OLIVIER BESANCENOT La Ligue communiste révolutionnaire annonce 420 signatures. La LCR a déjà sollicité 11 000 maires. Le PS ayant demandé à ses élus de ne pas donner de signature, le blocage est total côté « gauches ».

Messages

  • Belle description de notre système politique où les distorsions s’ajoutent aux distorsions pour empêcher le système politique de représenter fidèlement le peuple dont il n’est que mandataire.

    L’histoire des 500 signatures, pour éliminer une surabondance de candidats, est avant tout une façon de ne pas mettre en cause le régime présidentiel.
    Les signatures de personnes déjà élues ne sont qu’une façon de faire verrouiller par la caste des élus, l’arrivée de candidats concurrents.
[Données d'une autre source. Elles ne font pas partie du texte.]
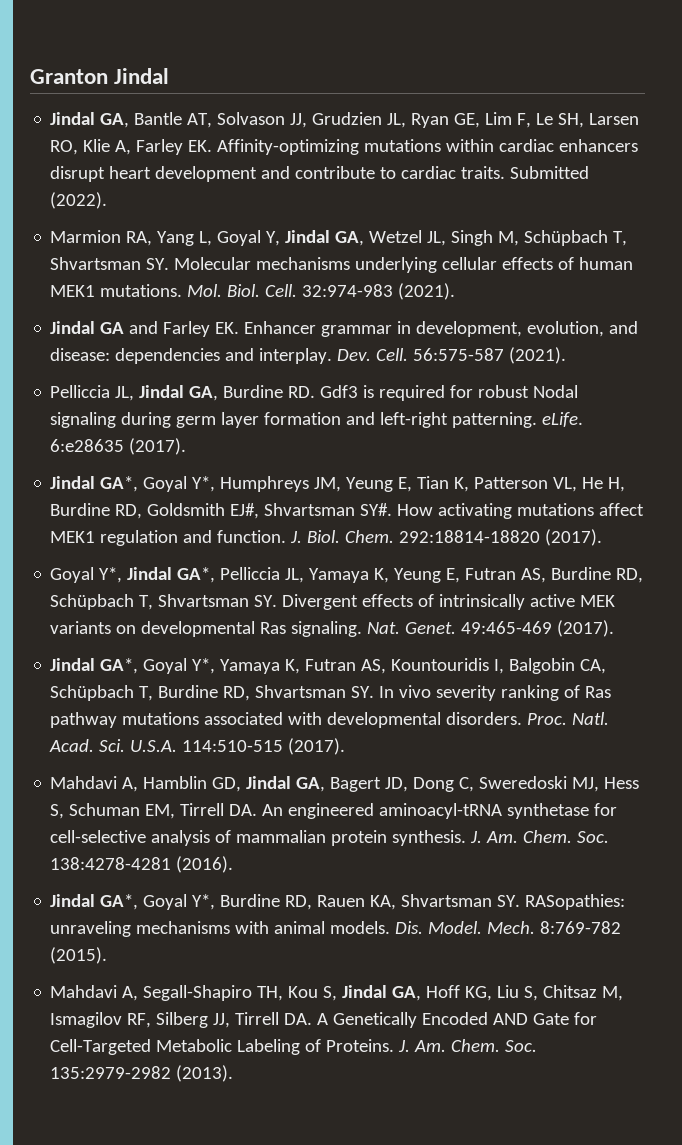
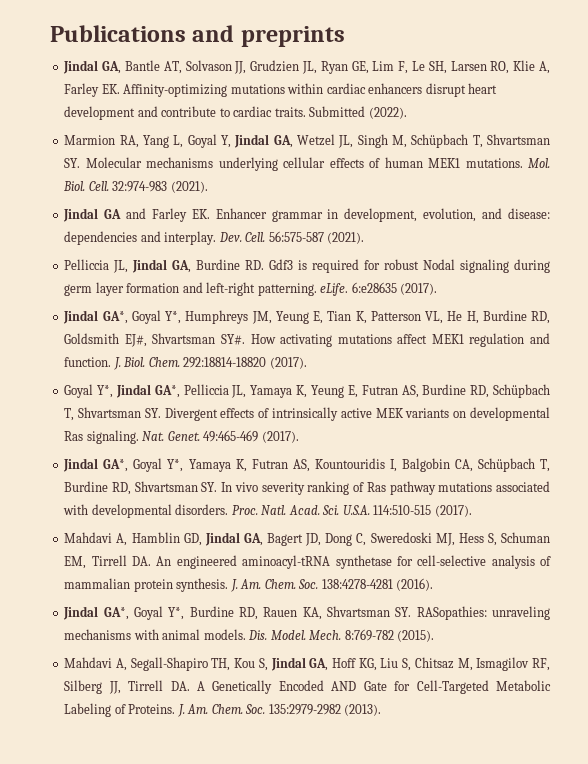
[30,68,170,84] Granton Jindal -> [50,25,345,47] Publications and preprints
C’est très peu démocratique.

    Et du point de vue arithmético-démocratique, c’est encore plus farfelu.
    Si l’on accepte (pouquoi pas, encore que..., mais ce n’est pas le sujet ici) l’idée de communes de 50 habitants qui administrent "toutes seules" leur territoire. L’idée que la signature d’un maire élu par 20 personnes pèse autant que celle d’un député élu par 20000 personnes est étrange. D’autant que si 80% des habitants du pays sont des citadins, les petites communes renversent le pourcentage. Seules des signatures de citoyens auraient une valeur. Mais quoi qu’on fasse une personne unique NE PEUT PAS à elle seule être représentative du peuple et avoir autant de pouvoir, au point de reconstituer à l’Elysée un gouvernement bis.

    C’est le régime présidentiel qu’il faut abolir.

    Et quand on voit qu’avec 30% des voix un parti peut avoir 60% des sièges à l’assemblée, on a plutôt honte de notre système politique.

    Il est urgent de redémocratiser la république. Il ne suffit pas de clamer "6ème république", car derrière ce numéro on trouve n’importe quoi.